Sentiment analysis and search for the most frequently used words in Donald Trump's tweets in 2017-2020
- the data has been downloaded from the website www.thetrumparchive.com;
- the analysis was conducted on tweets published from January 20, 2017 to December 31, 2020;
- only tweets in English were analyzed;
- sentiment analysis was carried out using the TextBlob library;
- the thematic modeling was performed with the Latent Dirichlet Allocation (LDA).

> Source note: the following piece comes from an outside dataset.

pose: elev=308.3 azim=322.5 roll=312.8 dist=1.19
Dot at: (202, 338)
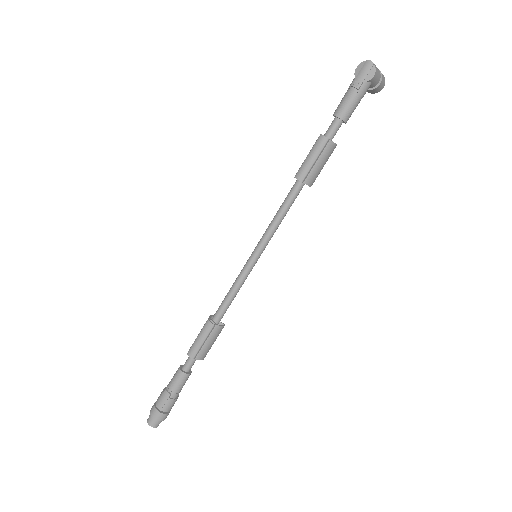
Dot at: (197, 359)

After retrieving the data, I had to clean it to make it usable for analysis. I made the following changes and created the following variables:
- Created columns containing hashatgs, mentions, retweets;
- To clear the text removed links, punctuation marks, numbers, emoji icons, multiple spaces and the characters '@', '#', 'RT';
- Removed tweets with no text;
- The languages in which the tweets were written were identified;
- Tweets have been tokenized, lemmatized and stopwords removed.
As a result of the above operations, I received the following columns: 'text', 'clean_tweet', 'date', 'retweeted', 'mentioned', 'hashtags', 'language'.
To perform the analysis, it was necessary to define for each tweet:
- Subjectivity
- Polarity
- Sentiment
Then I checked how the number of tweets changed, taking into account the division into negative / neutral / positive tweets in individual years.
Finally, I conducted thematic modeling using Latent Dirichet Allocation and designated 10 topics that the analyzed tweets cover. For each topic, the 10 most frequently used words in tweets are highlighted.